Discovered near Beit Hilkia in south-central Israel was a small Neolithic figurine in the shape of a full-figured woman that is identified with the Neolithic Yarmukian culture of prehistoric Israel. The figurine, possibly used for cultic purposes, has archaeologist reconsidering the nature of the cultures that lived in prehistoric Israel 8,000 years ago. This discovery was found during a salvage excavation led by archaeologists Edwin van den Brink and Yitzhak Mermelstein before the installation of a new pipeline.
During an excavation at Hippos-Sussita on the eastern shore of the Sea of Galilee in Israel, archaeologists discovered a large bronze mask of Pan. Pan is known as the God of mountain wilds, shepherds and flocks. Since most of the known masks from the Hellenistic and Roman periods are miniature, the size of this bronze mask makes it incredibly rare. Dr. Michael Eisenberg believes the reason the mask was found so far outside of the city-limits is due to a Pan altar on the main road to the city. Pan was not only worshipped inside the city temples but in caves and nature as well.

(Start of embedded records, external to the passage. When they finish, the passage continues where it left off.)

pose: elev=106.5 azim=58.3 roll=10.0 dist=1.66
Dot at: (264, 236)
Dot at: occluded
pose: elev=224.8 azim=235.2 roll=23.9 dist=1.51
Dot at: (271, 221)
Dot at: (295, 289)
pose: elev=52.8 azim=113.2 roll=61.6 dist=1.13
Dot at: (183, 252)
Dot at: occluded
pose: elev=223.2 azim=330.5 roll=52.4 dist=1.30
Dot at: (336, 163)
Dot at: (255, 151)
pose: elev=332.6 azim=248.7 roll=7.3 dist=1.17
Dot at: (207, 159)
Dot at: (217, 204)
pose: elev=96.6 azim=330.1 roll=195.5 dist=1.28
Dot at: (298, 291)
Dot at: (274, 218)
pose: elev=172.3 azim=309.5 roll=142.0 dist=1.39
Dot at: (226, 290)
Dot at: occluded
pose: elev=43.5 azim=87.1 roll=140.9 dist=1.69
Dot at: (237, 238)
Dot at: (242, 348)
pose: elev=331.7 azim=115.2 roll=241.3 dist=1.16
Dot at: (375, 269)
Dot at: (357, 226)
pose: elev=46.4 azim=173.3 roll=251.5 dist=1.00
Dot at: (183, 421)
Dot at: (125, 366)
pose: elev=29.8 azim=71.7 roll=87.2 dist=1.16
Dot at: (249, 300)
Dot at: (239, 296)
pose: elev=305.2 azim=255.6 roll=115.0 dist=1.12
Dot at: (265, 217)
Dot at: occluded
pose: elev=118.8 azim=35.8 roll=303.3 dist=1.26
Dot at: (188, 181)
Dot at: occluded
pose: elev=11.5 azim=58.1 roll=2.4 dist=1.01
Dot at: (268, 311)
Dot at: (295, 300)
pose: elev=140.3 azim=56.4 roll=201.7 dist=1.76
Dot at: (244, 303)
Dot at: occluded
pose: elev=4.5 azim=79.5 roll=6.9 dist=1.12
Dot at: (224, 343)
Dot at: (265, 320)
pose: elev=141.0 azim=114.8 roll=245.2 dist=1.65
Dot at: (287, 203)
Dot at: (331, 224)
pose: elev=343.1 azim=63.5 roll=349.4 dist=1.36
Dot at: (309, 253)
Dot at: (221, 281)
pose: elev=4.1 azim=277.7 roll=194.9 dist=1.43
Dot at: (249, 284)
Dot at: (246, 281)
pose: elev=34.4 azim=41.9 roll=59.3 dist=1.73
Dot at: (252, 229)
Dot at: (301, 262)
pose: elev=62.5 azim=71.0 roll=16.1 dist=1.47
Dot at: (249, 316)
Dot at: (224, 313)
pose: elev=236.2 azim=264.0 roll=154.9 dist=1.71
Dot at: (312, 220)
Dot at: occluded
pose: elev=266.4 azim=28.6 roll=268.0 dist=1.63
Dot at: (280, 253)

Archaeologists working at the Tel ‘Eton site, located between the Shephelah and Hebron hill country in Israel, have possibly discovered an important Judahite administrative center used during the Iron Age. Director of the Tel ‘Eton Excavations, Avraham Faust, claims the center was excavated almost in its entirety and is made up of a large courtyard with rooms on three sides. Archaeologists believe the structure was home to the Judahite governor in charge of administrative affairs within the region.
Excavations at Tell es-Safi in central Israel unearthed the remains of the monumental city gate and fortifications of Iron Age Gath. In the Bible, Gath is known as one of the five Philistine cities established in Canaan, as well as, the home of the giant Goliath. Director of the excavations, Professor Aren Maeir, began an investigation into the lower city of Tell es-Safi to see if Gath had been fortified in the Iron Age. Maeir’s discoveries show that although Philistines are often viewed as enemies of the Israelites, they were also close neighbors.